34

2.6K 159 53
                                    

Nie hic yorum yok bu bölümlerde???

Keyifli okumalar <3

× × × × ×

  Deniz, oturduğu koltuğa biraz daha sokuldu. Murat'ın tabağına doldurduğu her şeyi zorla yedirmesi yüzünden midesi ağrıyordu. Az yiyen birisi değildi ancak evinde genelde pek kahvaltı yapmadığı için midesi sabahları bu kadar dolmaya alışkın değildi.

  Genelde kahvaltı yapmayı istediği zamanlarda hevesle geldiği mutfakta babasının ondan iğrenen bakışları ve aşağılayıcı lafları ile karşılaştığı için sabahları kahvaltı yapma iştahı neredeyse tamamen kapanmıştı. Ağzına sadece birkaç şey atıp, hiçbir şey yemeden mutfağa geldiğine pişman olmuş bir şekilde geri kalkardı masadan.

  Annesi babası gittikten sonra yanına gelip bir şeyler yemesini ve ona babasının dediklerini umursamamasını söylese de elinde değildi. Dedikleri umursamayacağı türden şeyler değildi.

  Şimdi uzun zaman sonra yemediği günlerin de acısını çıkarmış gibi karnı ilk kez kahvaltıda bu kadar tıka basa doydu. Midesi bu kadar yemeyi kaldıramadığı için bu doygunluğu şu an midesini ağrıtmaktan başka hiçbir işe yaramıyordu. Ofladı ve geçmeyeceğini bilse de elini midesine bastırıp ağrının geçmesini umdu.

  "Deniz."

  Adını duymasıyla dalgın bakışları kapıya yaslanmış bir hâlde ona bakan Murat'ı buldu.
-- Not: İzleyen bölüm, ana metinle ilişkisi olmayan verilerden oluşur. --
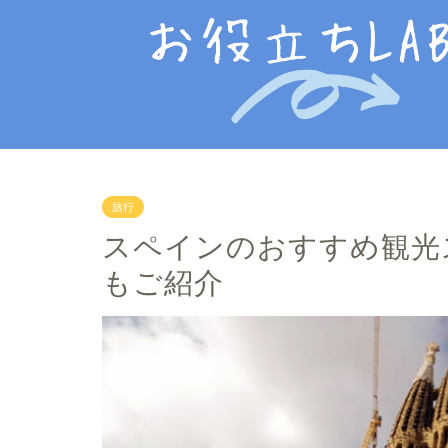
旅行
スペインのおすすめ観光
もご紹介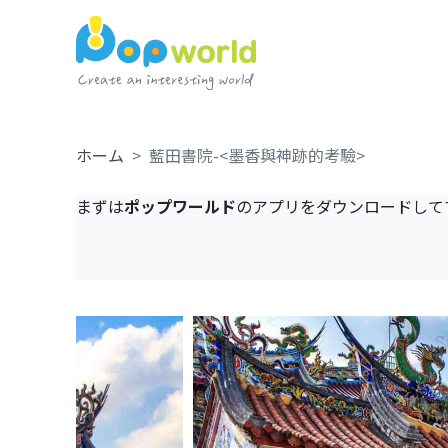
ホーム
藍田書院-<墨香與神跡的考驗>
まずは
ポップワールド
のアプリをダウンロードして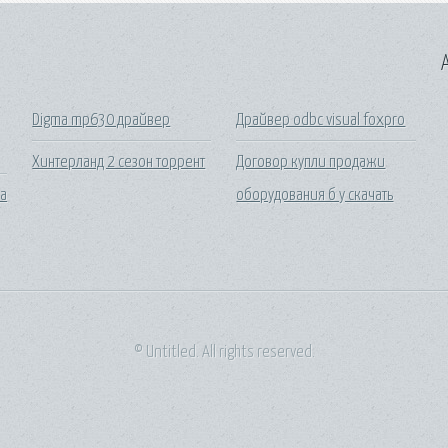
A
Digma mp630 драйвер
Драйвер odbc visual foxpro
Хинтерланд 2 сезон торрент
Договор купли продажи
на
оборудования б у скачать
© Untitled. All rights reserved.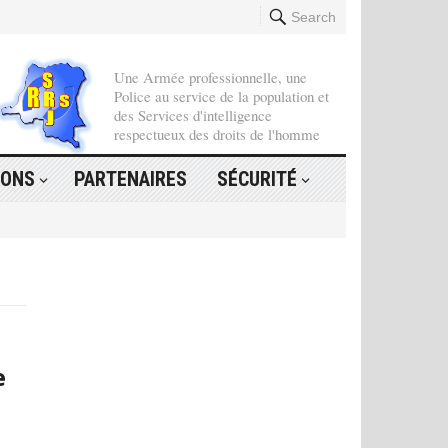
Search
Une Armée professionnelle, une
Police au service de la population et
des Services d'intelligence
respectueux des droits de l'homme
IONS
PARTENAIRES
SÉCURITÉ
e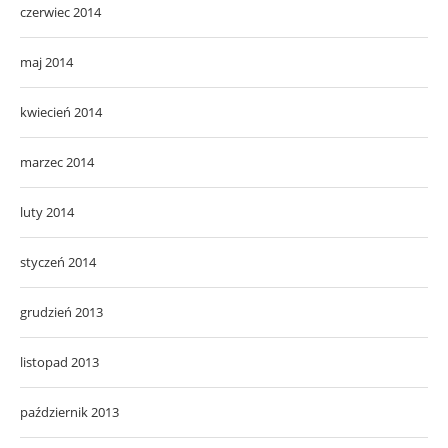
czerwiec 2014
maj 2014
kwiecień 2014
marzec 2014
luty 2014
styczeń 2014
grudzień 2013
listopad 2013
październik 2013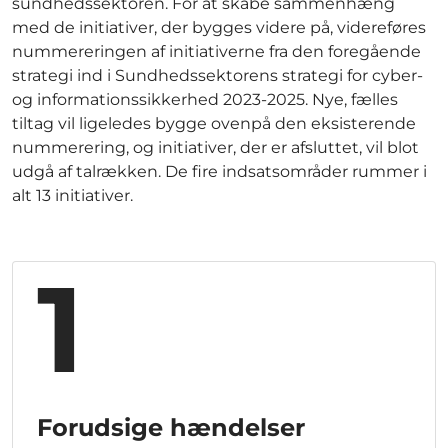
sundhedssektoren. For at skabe sammenhæng
med de initiativer, der bygges videre på, videreføres
nummereringen af initiativerne fra den foregående
strategi ind i Sundhedssektorens strategi for cyber-
og informationssikkerhed 2023-2025. Nye, fælles
tiltag vil ligeledes bygge ovenpå den eksisterende
nummerering, og initiativer, der er afsluttet, vil blot
udgå af talrækken. De fire indsatsområder rummer i
alt 13 initiativer.
1
Forudsige hændelser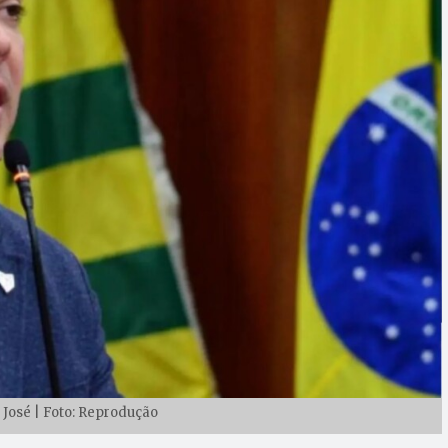
José | Foto: Reprodução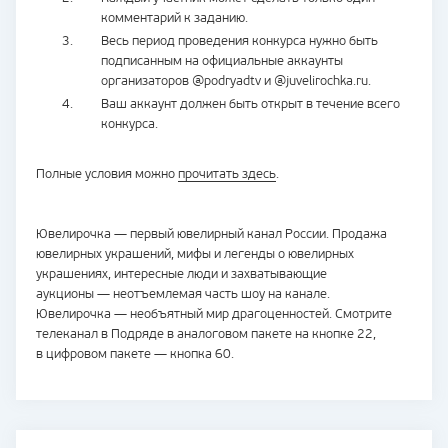
комментарий к заданию.
Весь период проведения конкурса нужно быть
подписанным на официальные аккаунты
организаторов @podryadtv и @juvelirochka.ru.
Ваш аккаунт должен быть открыт в течение всего
конкурса.
Полные условия можно
прочитать здесь
.
Ювелирочка — первый ювелирный канал России. Продажа
ювелирных украшений, мифы и легенды о ювелирных
украшениях, интересные люди и захватывающие
аукционы — неотъемлемая часть шоу на канале.
Ювелирочка — необъятный мир драгоценностей. Смотрите
телеканал в Подряде в аналоговом пакете на кнопке 22,
в цифровом пакете — кнопка 60.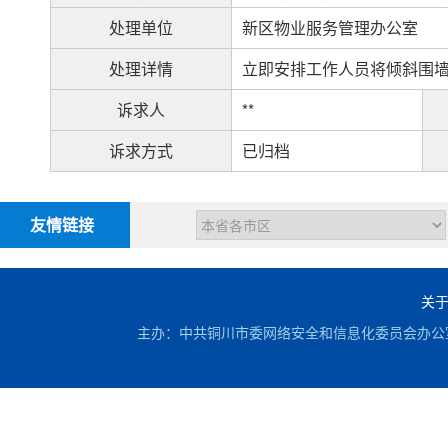
处理单位
新区物业服务管理办公室
处理详情
立即安排工作人员将倾斜围
诉求人
**
诉求方式
已归档
友情链接
关
主办：中共铜川市委网络安全和信息化委员会办公室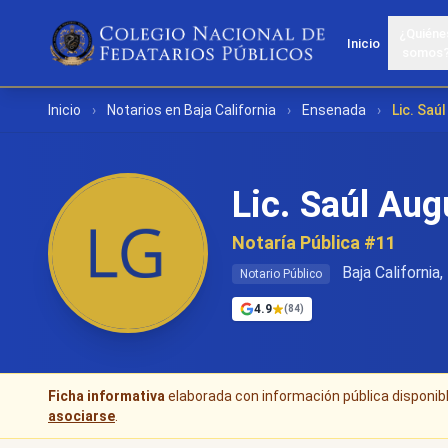
¿Quiéne
Inicio
somos
Inicio
›
Notarios en Baja California
›
Ensenada
›
Lic. Sa
Lic. Saúl Au
Notaría Pública #11
Baja California
Notario Público
4.9
(84)
Ficha informativa
elaborada con información pública disponible
asociarse
.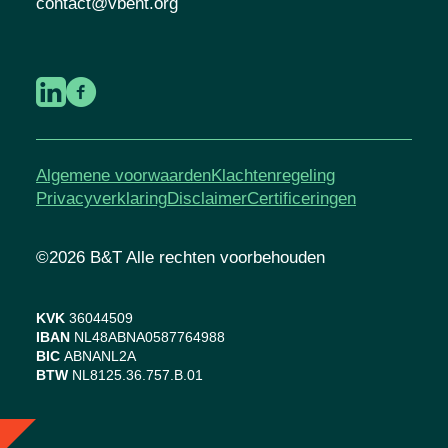
contact@vbent.org
Algemene voorwaarden
Klachtenregeling
Privacyverklaring
Disclaimer
Certificeringen
©2026 B&T Alle rechten voorbehouden
KVK
36044509
IBAN
NL48ABNA0587764988
BIC
ABNANL2A
BTW
NL8125.36.757.B.01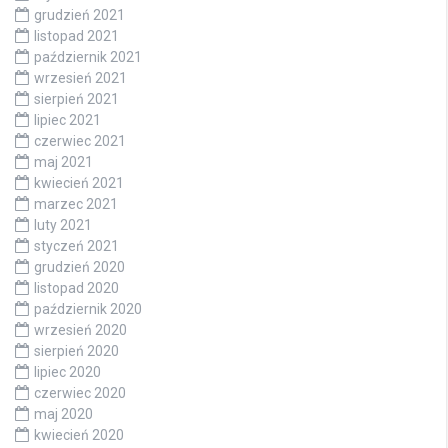
grudzień 2021
listopad 2021
październik 2021
wrzesień 2021
sierpień 2021
lipiec 2021
czerwiec 2021
maj 2021
kwiecień 2021
marzec 2021
luty 2021
styczeń 2021
grudzień 2020
listopad 2020
październik 2020
wrzesień 2020
sierpień 2020
lipiec 2020
czerwiec 2020
maj 2020
kwiecień 2020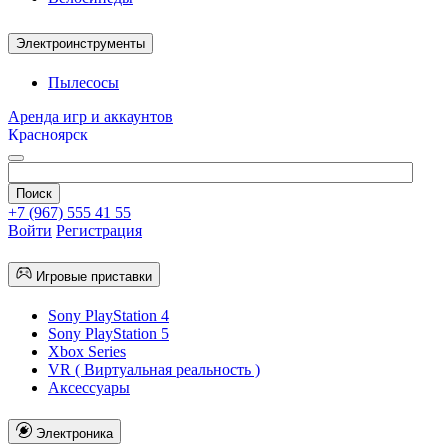
Электроинструменты
Пылесосы
Аренда игр и аккаунтов
Красноярск
+7 (967) 555 41 55
Войти
Регистрация
Игровые приставки
Sony PlayStation 4
Sony PlayStation 5
Xbox Series
VR ( Виртуальная реальность )
Аксессуары
Электроника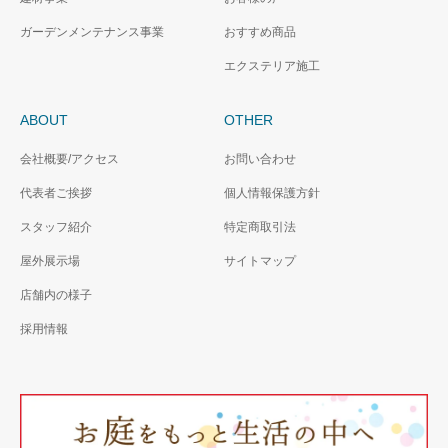
ガーデンメンテナンス事業
おすすめ商品
エクステリア施工
ABOUT
OTHER
会社概要/アクセス
お問い合わせ
代表者ご挨拶
個人情報保護方針
スタッフ紹介
特定商取引法
屋外展示場
サイトマップ
店舗内の様子
採用情報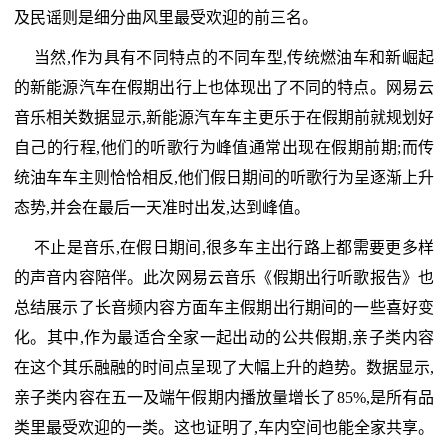
及民谣则是细分曲风里最受欢迎的前三名。
当然,作为具有不同特点的不同车型,传统燃油车和新崛起
的新能源汽车在假期出行上也体现出了不同的特点。网易云
音乐相关数据显示,新能源汽车车主更乐于在假期前就规划好
自己的行程,他们的听歌行为峰值通常出现在假期前期;而传
统油车车主则恰恰相反,他们假日期间的听歌行为呈逐渐上升
态势,并会在最后一天准时出发,达到峰值。
不止是音乐,在假日期间,很多车主出行路上都需要更多样
的声音内容陪伴。此次网易云音乐《假期出行听歌报告》也
总结展示了长音频内容方面车主假期出行期间的一些喜好变
化。其中,作为最适合全家一起出动的公共假期,亲子类内容
在这个其乐融融的时间点呈现了大幅上升的趋势。数据显示,
亲子类内容在五一及端午假期内播放量增长了85%,是所有品
类里最受欢迎的一类。这也证明了,车内空间也能全家共享。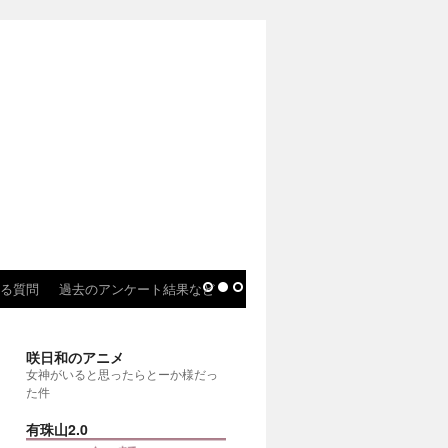
る質問
過去のアンケート結果など
咲日和のアニメ
女神がいると思ったらとーか様だっ
た件
有珠山2.0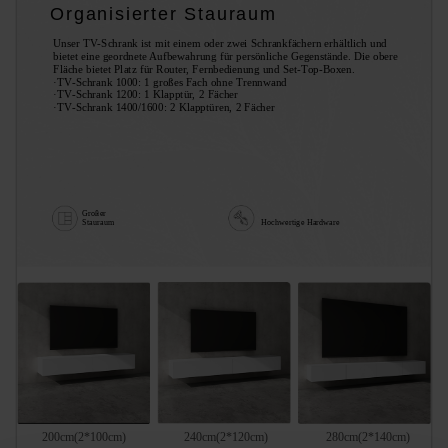
Organisierter Stauraum
Unser TV-Schrank ist mit einem oder zwei Schrankfächern erhältlich und
bietet eine geordnete Aufbewahrung für persönliche Gegenstände. Die obere
Fläche bietet Platz für Router, Fernbedienung und Set-Top-Boxen.
·TV-Schrank 1000: 1 großes Fach ohne Trennwand
·TV-Schrank 1200: 1 Klapptür, 2 Fächer
·TV-Schrank 1400/1600: 2 Klapptüren, 2 Fächer
Großer
Stauraum
Hochwertige Hardware
200cm(2*100cm)
240cm(2*120cm)
280cm(2*140cm)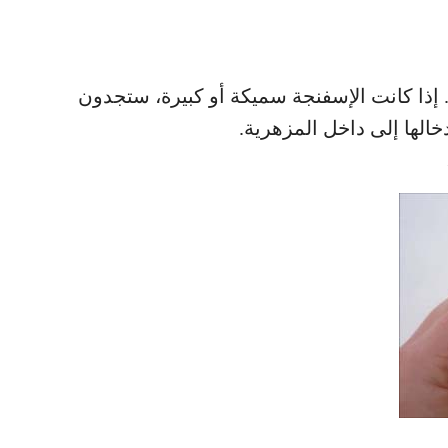
إذا كانت الإسفنجة سميكة أو كبيرة، ستجدون
الها إلى داخل المزهرية.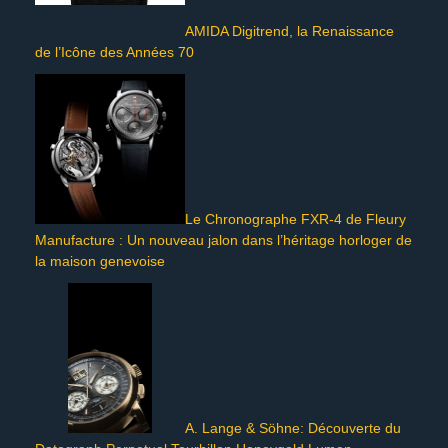
AMIDA Digitrend, la Renaissance
de l’Icône des Années 70
Le Chronographe FXR-4 de Fleury
Manufacture : Un nouveau jalon dans l’héritage horloger de
la maison genevoise
A. Lange & Söhne: Découverte du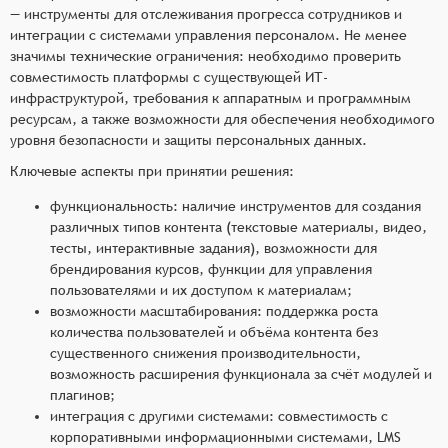
— инструменты для отслеживания прогресса сотрудников и
интеграции с системами управления персоналом. Не менее
значимы технические ограничения: необходимо проверить
совместимость платформы с существующей ИТ-
инфраструктурой, требования к аппаратным и программным
ресурсам, а также возможности для обеспечения необходимого
уровня безопасности и защиты персональных данных.
Ключевые аспекты при принятии решения:
функциональность: наличие инструментов для создания
различных типов контента (текстовые материалы, видео,
тесты, интерактивные задания), возможности для
брендирования курсов, функции для управления
пользователями и их доступом к материалам;
возможности масштабирования: поддержка роста
количества пользователей и объёма контента без
существенного снижения производительности,
возможность расширения функционала за счёт модулей и
плагинов;
интеграция с другими системами: совместимость с
корпоративными информационными системами, LMS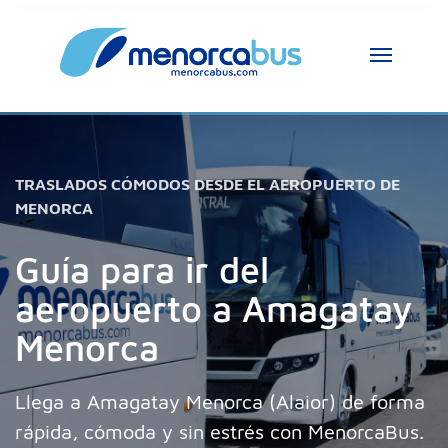
TRASLADOS CÓMODOS DESDE EL AEROPUERTO DE
MENORCA
Guía para ir del
aeropuerto a Amagatay
Menorca
Llega a Amagatay Menorca (Alaior) de forma
rápida, cómoda y sin estrés con MenorcaBus.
  "Dışarı çıkıp, biraz yürüyelim mi?"

  "Neden?"

  "Konuşalım. Dün gece ve senin öpücüğün hakkında."

  Sonlara doğru annesi evde olduğu için sesi kısılsa da Deniz başını salladı. Midesi ağrıdığı için reddetmek istese de çıkmaktan başka seçeneği yoktu. Hem belki de yürüyünce yedikleri biraz erimiş olur ve rahatlardı hem de konuşup ya aralarındaki her şeyi bitirip iki yabancı olurlardı ya da her şeyi değiştirip daha da yakınlaşırlardı. İki seçenek dahilinde aralarındaki ilişkinin bitmesi yerine ikinci seçeneği tercih ederdi Deniz.

  Ayağa kalkıp kapıya doğru ilerledi ve Murat'ın önünden geçti. Ayakkabılarını giyip çıkacağında Murat onu durdurdu. "Ceket vereyim mi? Üşür müsün?" Deniz havalar henüz üşüyeceği kadar soğumadığı için başını iki yana salladı. Hem üzerindeki sweat uzun kollu olduğu için cekete ihtiyacı yoktu. Onun olmasa da üzerinde kısa kollu olan Murat'ın ihtiyacı olabilirdi. "Sen giy istersen. Üzerinde kısa kollu var."

  Murat başını salladı. "Gerek yok."

  "Peki."

  "Çıkalım o zaman."

  Deniz başını salladı. Daha fazla kapının önünde dikilmelerine gerek yoktu. Murat dediğini onayladığını görünce ikisi de evden çıktı. Ceket istemese de ilk çıktığında esen havayla hafiften ürperdi Deniz ve omuzlarını dikleştirdi. Esen hava üşütecek türden olmasa da 'yeni çıktığım için ürpermiş olmalıyım' diye geçirdi içinden.

  Murat ise arkasında olup onu izlediği için bu hareketiyle üşüdüğünü fark etmişti. Ama az önce ceket teklifini reddettiği için sesini çıkarmadı bu durumuna.

* * * * *

   Her zamanki yürüyüşlerine oranla şu an biraz daha yavaş yürüyorlardı. Evden uzaklaşıp başka sokakta yürürlerken Murat ellerini eşofmanın cebine, Deniz ise sweatin önündeki cebine koymuştu. Murat hafiften başını çevirip ona baktı. Dalgın bir şekilde karşısına bakıyordu. Murat, konuşacakları konu dışında aklına gelen başka bir şeyle, "Deniz." dedi onun bakışlarını ve dikkatini üzerine çekmek için.